O mês de abril vai terminando e eu também. Um mês é só um mês e
uma vida é só uma vida. Um marco temporal. Data marcada para o fim.
Estatística: finda o quarto mês do ano; finda mais uma vida. Talvez eu viva
além desse mês que matou a quatro centésima milésima vida pela COVID-19, talvez
eu seja o próximo número, como posso me definir?
Agora vou tomar um vinho para celebrar que ainda estou vivo e o
mês não acabou. O que é um mês em um bilhão de anos e o que sou eu em sete
bilhões de pessoas? Para os matemáticos, eu sou matemático, um número que tende
a zero. Eu sou exatamente 0,0000000001428571 da população mundial, um número
completamente insignificante. Você também!! Se eu morrer, irão acrescentar + 1
na estatística e, pronto. Hoje é o último dia do mês de abril, talvez maio nem
venha a existir!
Ando na rua e vejo somente números. Três clientes numa loja que
deveria estar fechada para que eles não morram de Covid, cinco na farmácia
comprando remédio para prevenir a gripe e dezenas no supermercado fazendo
compras para alimentar os que continuam vivos. O comércio garante o cumprimento
das normas de higiene e distanciamento e até a limitação do número de clientes,
mas os ônibus estão lotados. E daí, são só trabalhadores!

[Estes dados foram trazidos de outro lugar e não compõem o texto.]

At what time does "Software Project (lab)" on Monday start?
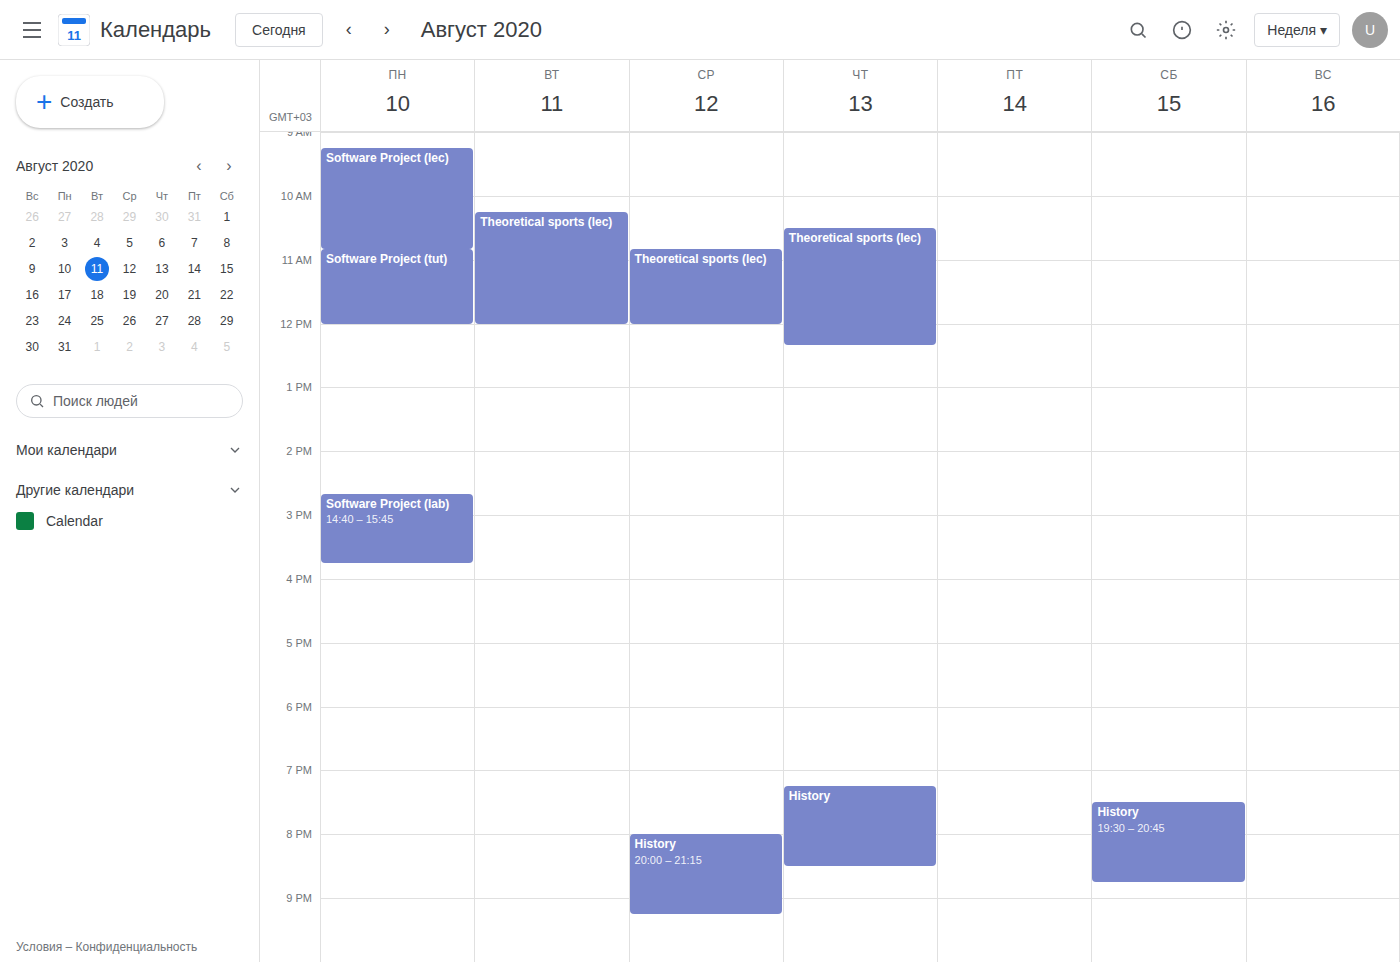
2:40 PM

Enquanto escrevo estas linhas, já penso no fim... de semana
quando não se deve pensar em nada que não seja o prazer de viver o feriado. Dia
do trabalhador. O trabalho dignifica o homem, a mulher, as crianças e produzem
riquezas que são apropriadas por pessoas que não trabalham. Ano passado os
maiores bancos no Brasil tiveram lucro de mais de R$ 61 bilhões!!!! A lista da
FORBES agora tem 66 bilionários brasileiros, todos com patrimônio acima de US$
1 bilhão. Em um mês morreram mais de 100 mil brasileiros de COVID. E daí? Eu
não sou coveiro!
E, já que o dia do trabalhador é no sábado, talvez eu deva tomar
mais um vinho. O álcool cria uma ilusão de que a vida pode ser o que pensamos
que ela possa ser, menos real que a realidade real e mais ilusória que a ilusão
da qual nos iludimos. Depois de meia garrafa penso que liberalismo econômico seja
como a mulher ideal: Nunca vou ter, mas lutarei até o fim para que ela seja
feliz! Enquanto luto, o tempo passa e eu fico me olhando no espelho, cada vez
mais velho, menos atraente, mas a mulher ideal do livre mercado desfila
esbanjando bilhões de dólares em festas privadas nas melhores das orgias
neoliberais! Quem sou eu?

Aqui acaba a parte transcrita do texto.